In the clothes dryer?

This all started when I opened the new box of dryer sheets. It had a little cardboard placard on the top instructing on how many sheets needs per laundry load size. Excuse me, what? I have never used more than one on any size load of laundry. I immediately thought this was some sort of ploy to ensure people use more sheets more frequently so the company can sell more.

Then today, I was adding a load of towels into the dryer and thought I should look it up on how many sheets to use with a large load of towels. Come to find out the actual answer is zero. Apparently, dryer sheets are not magic, like I had assumed previously. The sheets themselves have fragrance and a thin coating of wax. When the wax heats up as the dryer runs, it carries the fragrance and “softening” wax from the sheet and binds to your clothing or other articles you are drying. This makes the laundry smell fresh, and “feel” soft, as well as reduce static cling. Things covered in wax won’t conduct electricity, at least, that is the assumed science behind it.

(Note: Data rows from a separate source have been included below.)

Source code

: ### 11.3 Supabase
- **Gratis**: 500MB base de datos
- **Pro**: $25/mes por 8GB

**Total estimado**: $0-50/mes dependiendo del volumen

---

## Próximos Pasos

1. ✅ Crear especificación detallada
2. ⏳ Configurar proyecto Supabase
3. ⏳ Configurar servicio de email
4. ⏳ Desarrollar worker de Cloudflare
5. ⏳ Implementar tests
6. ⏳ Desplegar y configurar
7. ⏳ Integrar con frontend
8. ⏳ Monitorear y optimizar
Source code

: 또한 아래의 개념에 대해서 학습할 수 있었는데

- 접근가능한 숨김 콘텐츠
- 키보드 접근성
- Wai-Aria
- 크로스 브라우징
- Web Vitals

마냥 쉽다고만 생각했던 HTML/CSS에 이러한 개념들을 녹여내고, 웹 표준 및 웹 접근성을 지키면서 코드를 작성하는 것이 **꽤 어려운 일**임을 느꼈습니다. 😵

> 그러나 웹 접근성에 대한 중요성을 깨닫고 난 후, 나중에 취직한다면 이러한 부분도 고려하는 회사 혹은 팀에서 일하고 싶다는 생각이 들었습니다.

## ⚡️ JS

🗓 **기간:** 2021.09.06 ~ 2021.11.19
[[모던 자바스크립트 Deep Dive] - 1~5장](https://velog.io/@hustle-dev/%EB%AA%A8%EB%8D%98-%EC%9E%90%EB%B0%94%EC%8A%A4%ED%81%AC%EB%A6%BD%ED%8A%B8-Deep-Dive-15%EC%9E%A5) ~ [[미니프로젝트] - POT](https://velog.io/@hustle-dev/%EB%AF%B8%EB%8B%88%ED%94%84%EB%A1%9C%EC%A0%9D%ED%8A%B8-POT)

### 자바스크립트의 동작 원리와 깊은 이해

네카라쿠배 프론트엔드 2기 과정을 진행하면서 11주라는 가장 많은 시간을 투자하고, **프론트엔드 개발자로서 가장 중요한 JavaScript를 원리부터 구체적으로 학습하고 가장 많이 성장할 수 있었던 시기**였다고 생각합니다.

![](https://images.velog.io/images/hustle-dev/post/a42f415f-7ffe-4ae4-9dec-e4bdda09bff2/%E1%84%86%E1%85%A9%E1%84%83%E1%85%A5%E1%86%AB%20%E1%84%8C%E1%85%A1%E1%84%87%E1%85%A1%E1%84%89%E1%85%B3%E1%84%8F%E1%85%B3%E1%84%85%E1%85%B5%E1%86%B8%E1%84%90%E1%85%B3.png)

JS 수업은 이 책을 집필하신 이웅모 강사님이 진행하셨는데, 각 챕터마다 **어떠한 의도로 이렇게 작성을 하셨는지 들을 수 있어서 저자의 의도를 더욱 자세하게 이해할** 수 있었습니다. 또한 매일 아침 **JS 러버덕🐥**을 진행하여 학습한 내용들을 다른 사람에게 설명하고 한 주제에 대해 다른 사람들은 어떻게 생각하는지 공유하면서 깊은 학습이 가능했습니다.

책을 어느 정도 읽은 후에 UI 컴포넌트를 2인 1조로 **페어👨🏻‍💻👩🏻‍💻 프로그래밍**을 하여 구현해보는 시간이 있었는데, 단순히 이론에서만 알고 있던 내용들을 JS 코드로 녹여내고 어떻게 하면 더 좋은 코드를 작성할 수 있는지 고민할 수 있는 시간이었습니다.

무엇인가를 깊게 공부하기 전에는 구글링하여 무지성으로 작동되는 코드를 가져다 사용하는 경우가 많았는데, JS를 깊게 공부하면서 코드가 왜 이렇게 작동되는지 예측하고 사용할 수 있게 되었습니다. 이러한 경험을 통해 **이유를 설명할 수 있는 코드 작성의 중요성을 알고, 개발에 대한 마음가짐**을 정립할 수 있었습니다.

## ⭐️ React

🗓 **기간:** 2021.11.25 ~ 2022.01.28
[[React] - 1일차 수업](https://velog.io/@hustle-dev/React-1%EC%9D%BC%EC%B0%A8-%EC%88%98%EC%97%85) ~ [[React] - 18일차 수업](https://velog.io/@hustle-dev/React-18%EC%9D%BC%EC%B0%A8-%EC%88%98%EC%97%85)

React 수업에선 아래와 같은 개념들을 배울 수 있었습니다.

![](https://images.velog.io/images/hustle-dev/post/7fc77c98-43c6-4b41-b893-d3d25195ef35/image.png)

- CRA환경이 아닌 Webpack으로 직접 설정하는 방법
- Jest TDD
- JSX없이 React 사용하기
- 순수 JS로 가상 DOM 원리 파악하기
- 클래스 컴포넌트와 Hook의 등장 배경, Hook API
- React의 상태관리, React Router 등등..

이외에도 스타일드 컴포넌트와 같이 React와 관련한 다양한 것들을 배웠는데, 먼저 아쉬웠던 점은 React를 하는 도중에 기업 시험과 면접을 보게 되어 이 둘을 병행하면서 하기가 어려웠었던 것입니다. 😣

Maybe this is supposed to be common knowledge, and as a fan of science (thanks Bill Nye!), I feel like I should have realized this at a much younger age. After today I have come to the realization that adding a wax-like substance to your towels makes them less absorbent. Well, duh? Right? This had me chasing down the rabbit hole, and apparently, you can make balls of aluminum foil and add this into your dryer while drying towels. It is claimed, this will help reduce static electricity and will not add wax to your towels reducing absorbency. Make sure the foil balls are smooth so they won’t snag on your towels!

I have not tried this, and I am scared to. I keep having flashes of igniting my house from the foil and combusting with my gas dryer. Maybe I watched too many Final Destination movies. If you have tried this, or you do this, please let me know if it works, is it safe, and what is your common practice when it comes to towel laundry? We have used the wool balls in the past with success, but once we moved we lost the balls in the dryer we got rid of when we got our new set. Yes, I forgot they were in there, and poof, they were gone.

7 responses to “Aluminum foil”

  1. Aluminum foil in the dryer might make the paint inside the dryer wear away faster but other than that it should be safe. Just don’t use the foil if you ever decide to dry your clothes in the microwave.

    • Haha! I immediately was reminded of the scene from the TV show “3rd rock from the sun.” A scene between John Lithgow and French Stewart’s characters.
      “I feel so depressed, I feel like sticking my head in the microwave!’
      “Make sure you poke holes in your head so your head doesn’t explode.”

  2. Hi, welcome to the weekend share! Glad you’re skipping dryer sheets. Me too. I think that the wool dryer balls would be healthier than aluminum balls, as long as you’re not allergic to wool. 🙂 Aluminum is unhealthy to ingest or have on our skin. Heating aluminum causes it to transfer to what’s around it (clothes). As a cooking website mentioned: “Aluminum interferes with the digestion of calcium, phosphorus, and fluoride, and can even result in osteoporosis. It damages the liver, and impairs the kidneys. It is linked to neurodegenerative diseases like Alzheimer’s and Parkinsons. It leads to colic, sleep disturbance, anemia, and speech problems”. Sounds like conditions I’d like to avoid. I don’t use it directly on our food either. Nice post.

    • Hiya Rebecca! Thanks for stopping by and dropping heaps of knowledge! I knew foil was too good to be true! We did the wool balls for quite some time and I think we are leaning to go back to that method. Again, thank you so much for stopping by and I’ll make sure and not be a stranger around your neck of the blogsphere!

      • I like to research. We’re pretty crunchy granola in our household to keep our medical conditions at bay. 🙂 Thanks for your follow on fake flamenco!